Продолжая улыбаться своей безупречной саксонской, вестфальской, померанской улыбкой, журналист, он же капитан, вкратце изложил суть дела. Руководство Германии заинтересовалось проектом «Антипод». Конечно, он нуждается в некоторых улучшениях, но Рейх готов предоставить инженеру все необходимое для полноценной работы. Там, к северу от Цюриха, Берцеллиусу дадут кров и защиту, к нему вернутся слава и уважение. Однако (тут Зендерс стряхнул пепел и многозначительно помолчал) Германия хотела бы придать его замыслу военный характер. Сейчас война между западными державами и Рейхом представляется практически неизбежной: конфликт идей и цивилизаций недолго удержится в рамках газетной полемики. И ключевую роль в этой битве, в которой будет решаться судьба всего мира, мог бы сыграть его «Антипод».

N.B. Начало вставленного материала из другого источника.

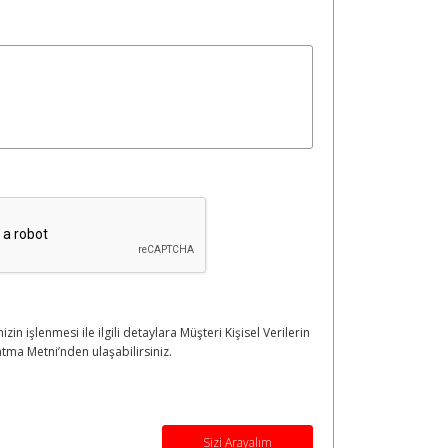
nizin işlenmesi ile ilgili detaylara Müşteri Kişisel Verilerin
tma Metni’nden ulaşabilirsiniz.
Sizi Arayalım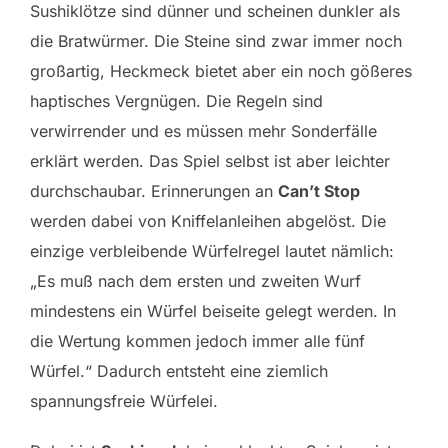
Sushiklötze sind dünner und scheinen dunkler als
die Bratwürmer. Die Steine sind zwar immer noch
großartig, Heckmeck bietet aber ein noch gößeres
haptisches Vergnügen. Die Regeln sind
verwirrender und es müssen mehr Sonderfälle
erklärt werden. Das Spiel selbst ist aber leichter
durchschaubar. Erinnerungen an
Can’t Stop
werden dabei von Kniffelanleihen abgelöst. Die
einzige verbleibende Würfelregel lautet nämlich:
„Es muß nach dem ersten und zweiten Wurf
mindestens ein Würfel beiseite gelegt werden. In
die Wertung kommen jedoch immer alle fünf
Würfel.“ Dadurch entsteht eine ziemlich
spannungsfreie Würfelei.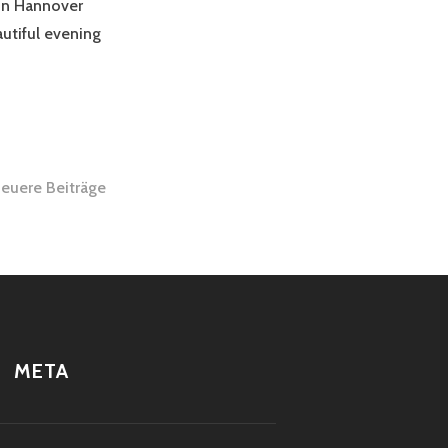
in Hannover
autiful evening
euere Beiträge
META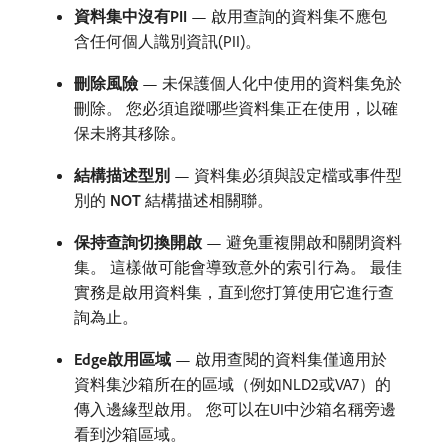
資料集中沒有PII
— 啟用查詢的資料集不應包
含任何個人識別資訊(PII)。
刪除風險
— 未保護個人化中使用的資料集免於
刪除。 您必須追蹤哪些資料集正在使用，以確
保未將其移除。
結構描述型別
— 資料集必須與設定檔或事件型
別的​
NOT
​結構描述相關聯。
保持查詢切換開啟
— 避免重複開啟和關閉資料
集。 這樣做可能會導致意外的索引行為。 最佳
實務是啟用資料集，直到您打算使用它進行查
詢為止。
Edge啟用區域
— 啟用查閱的資料集僅適用於
資料集沙箱所在的區域（例如NLD2或VA7）的
傳入邊緣型啟用。 您可以在UI中沙箱名稱旁邊
看到沙箱區域。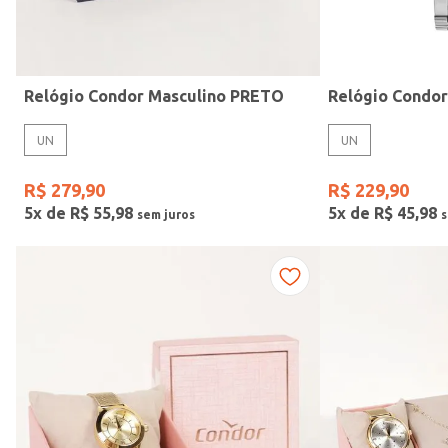
Idade
Relógio Condor Masculino PRETO
Relógio Condo
UN
UN
R$
279
,
90
R$
229
,
90
5
x de
R$
55
,
98
5
x de
R$
45
,
98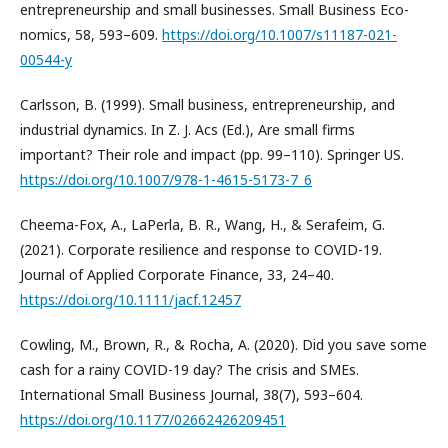
entrepreneurship and small businesses. Small Business Eco-
nomics, 58, 593–609.
https://doi.org/10.1007/s11187-021-
00544-y
Carlsson, B. (1999). Small business, entrepreneurship, and
industrial dynamics. In Z. J. Acs (Ed.), Are small firms
important? Their role and impact (pp. 99–110). Springer US.
https://doi.org/10.1007/978-1-4615-5173-7_6
Cheema-Fox, A., LaPerla, B. R., Wang, H., & Serafeim, G.
(2021). Corporate resilience and response to COVID-19.
Journal of Applied Corporate Finance, 33, 24–40.
https://doi.org/10.1111/jacf.12457
Cowling, M., Brown, R., & Rocha, A. (2020). Did you save some
cash for a rainy COVID-19 day? The crisis and SMEs.
International Small Business Journal, 38(7), 593–604.
https://doi.org/10.1177/02662426209451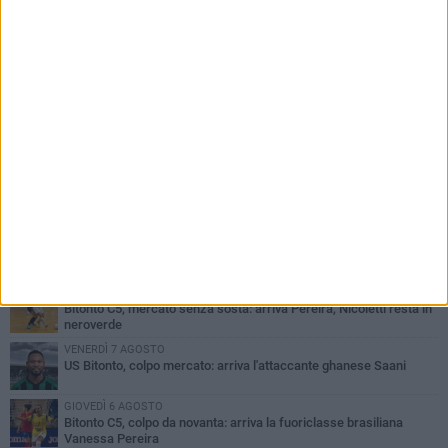
PIÙ LETTI QUESTA SETTIMANA
GIOVEDÌ 6 AGOSTO
Olimpia Bitonto tra arrivi e conferme: firmano Balzano, Sallustio e
Cannito
LUNEDÌ 3 AGOSTO
Bitonto C5, mercato senza sosta: arriva Pereira, Nicoletti resta in
neroverde
VENERDÌ 7 AGOSTO
US Bitonto, colpo mercato: arriva l'attaccante ghanese Saani
GIOVEDÌ 6 AGOSTO
Bitonto C5, colpo da novanta: arriva la fuoriclasse brasiliana
Vanessa Pereira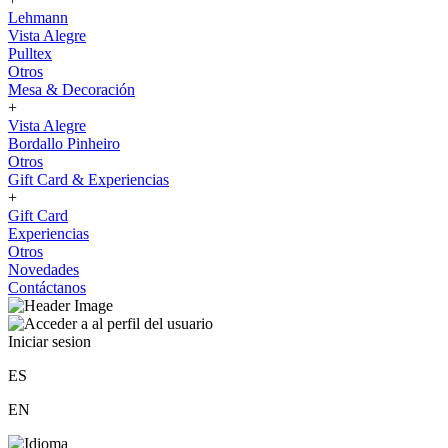
Lehmann
Vista Alegre
Pulltex
Otros
Mesa & Decoración
+
Vista Alegre
Bordallo Pinheiro
Otros
Gift Card & Experiencias
+
Gift Card
Experiencias
Otros
Novedades
Contáctanos
Iniciar sesion
ES
EN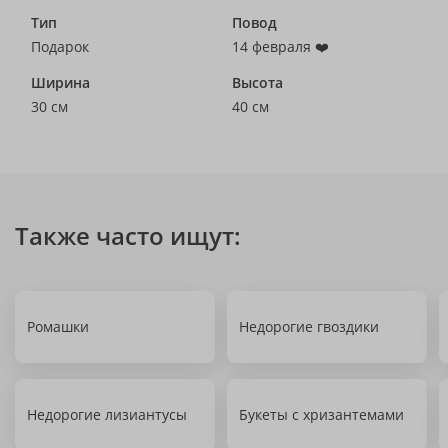
Тип
Повод
Подарок
14 февраля ❤️
Ширина
Высота
30 см
40 см
Также часто ищут:
Ромашки
Недорогие гвоздики
Недорогие лизиантусы
Букеты с хризантемами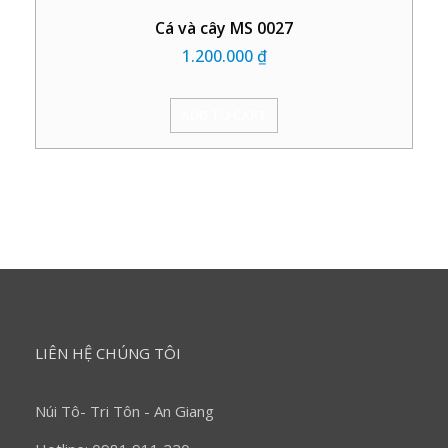
Cá và cây MS 0027
1.200.000
₫
ADD TO CART
LIÊN HỆ CHÚNG TÔI
Núi Tô- Tri Tôn - An Giang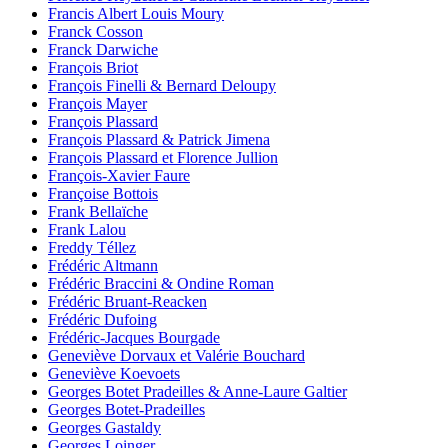
Francis Albert Louis Moury
Franck Cosson
Franck Darwiche
François Briot
François Finelli & Bernard Deloupy
François Mayer
François Plassard
François Plassard & Patrick Jimena
François Plassard et Florence Jullion
François-Xavier Faure
Françoise Bottois
Frank Bellaïche
Frank Lalou
Freddy Téllez
Frédéric Altmann
Frédéric Braccini & Ondine Roman
Frédéric Bruant-Reacken
Frédéric Dufoing
Frédéric-Jacques Bourgade
Geneviève Dorvaux et Valérie Bouchard
Geneviève Koevoets
Georges Botet Pradeilles & Anne-Laure Galtier
Georges Botet-Pradeilles
Georges Gastaldy
Georges Loinger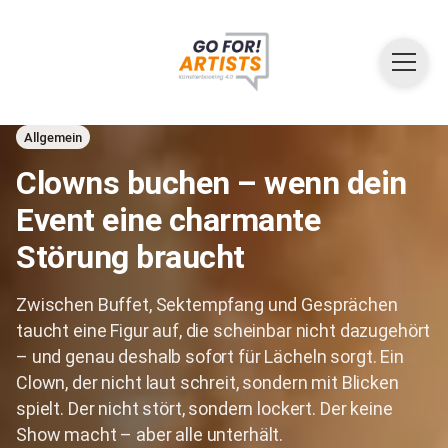
Allgemein
Clowns buchen – wenn dein
Event eine charmante
Störung braucht
Zwischen Buffet, Sektempfang und Gesprächen
taucht eine Figur auf, die scheinbar nicht dazugehört
– und genau deshalb sofort für Lächeln sorgt. Ein
Clown, der nicht laut schreit, sondern mit Blicken
spielt. Der nicht stört, sondern lockert. Der keine
Show macht – aber alle unterhält.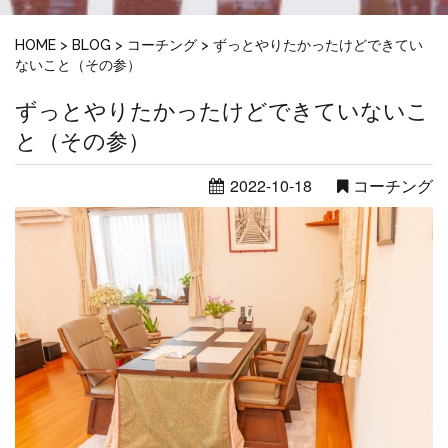
HOME
>
BLOG
>
コーチング
>
ずっとやりたかったけどできてい
ないこと（その参）
ずっとやりたかったけどできていないこ
と（その参）
2022-10-18
コーチング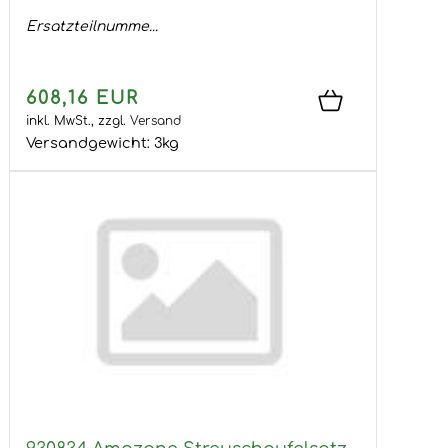
Ersatzteilnumme...
608,16 EUR
inkl. MwSt.,
zzgl.
Versand
Versandgewicht:
3
kg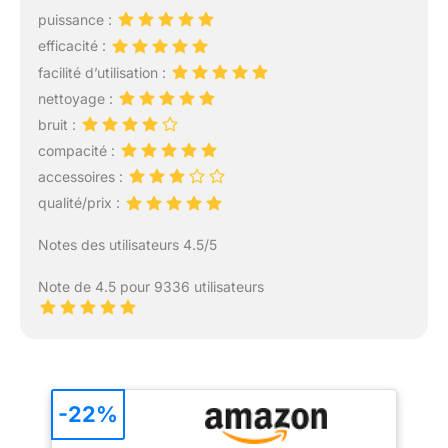
puissance :
efficacité :
facilité d’utilisation :
nettoyage :
bruit :
compacité :
accessoires :
qualité/prix :
Notes des utilisateurs 4.5/5
Note de 4.5 pour 9336 utilisateurs
-22%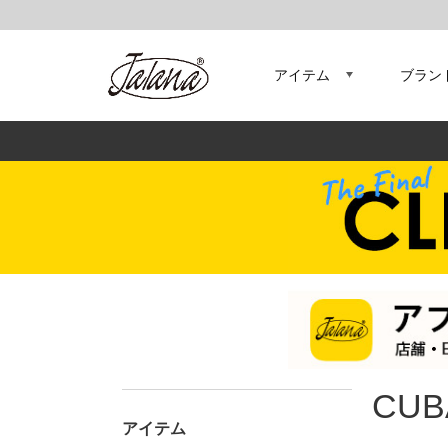
アイテム
ブラン
CUB
アイテム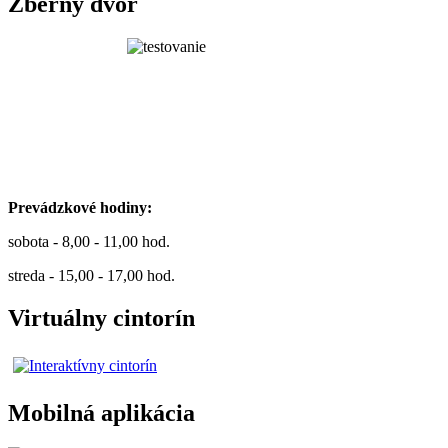
Zberný dvor
Prevádzkové hodiny:
sobota - 8,00 - 11,00 hod.
streda - 15,00 - 17,00 hod.
Virtuálny cintorín
Mobilná aplikácia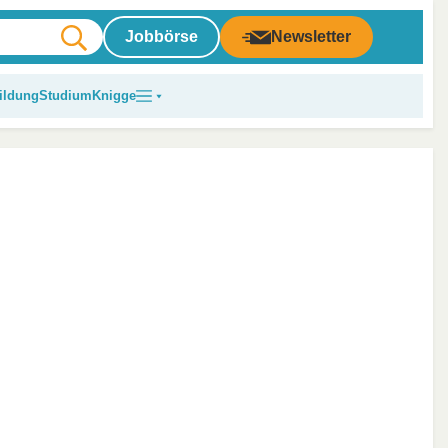
Jobbörse
Newsletter
ildung
Studium
Knigge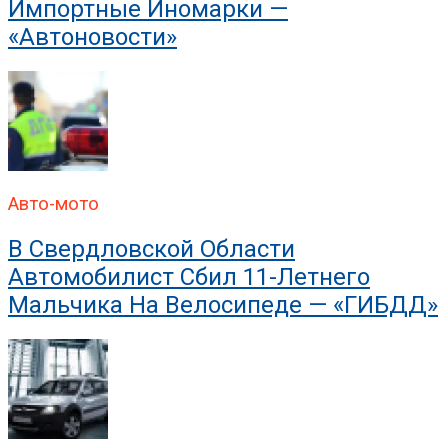
Импортные Иномарки —
«Автоновости»
Авто-мото
В Свердловской Области
Автомобилист Сбил 11-Летнего
Мальчика На Велосипеде — «ГИБДД»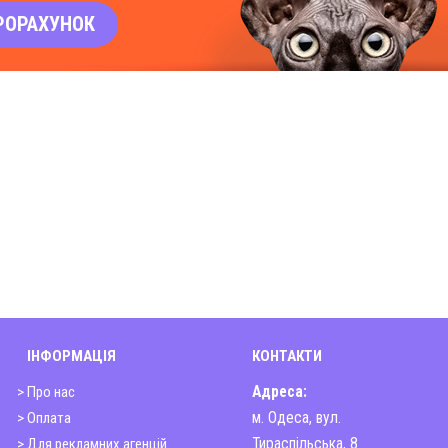
РОРАХУНОК
ІНФОРМАЦІЯ
КОНТАКТИ
> Про нас
Адреса:
> Оплата
м. Одеса, вул.
> Для рекламних агенцій
Тираспільська, 8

— Мы хотели бы использовать машины, подобные вашей, для атаки на укрепления линии Мажино и английские глубоководные порты. Так мы сможем незаметно подвести под них мощные мины и — бах! — Зендерс выпустил в воздух седое расплывающееся кольцо, — в самый неожиданный момент разрушить цитадели противника.
Постепенно увлекаясь, капитан рисовал перед ошеломленным Берцеллиусом все более захватывающие картины. В его распоряжение предоставят целый институт и огромную фабрику, на которой будут создаваться боевые подземные корабли. Германия построит целый флот таких машин, его флагманы доберутся до Лондона, Нью—Йорка и Москвы. Мир станет Рейхом, и когда буржуазные и большевистские режимы падут под натиском подземного Вермахта, он, Берцеллиус, возглавит Министерство путей сообщения Великой Германии. Между покоренными столицами будут проложены тоннели, и эти подземные артерии окончательно скрепят собой новый миропорядок.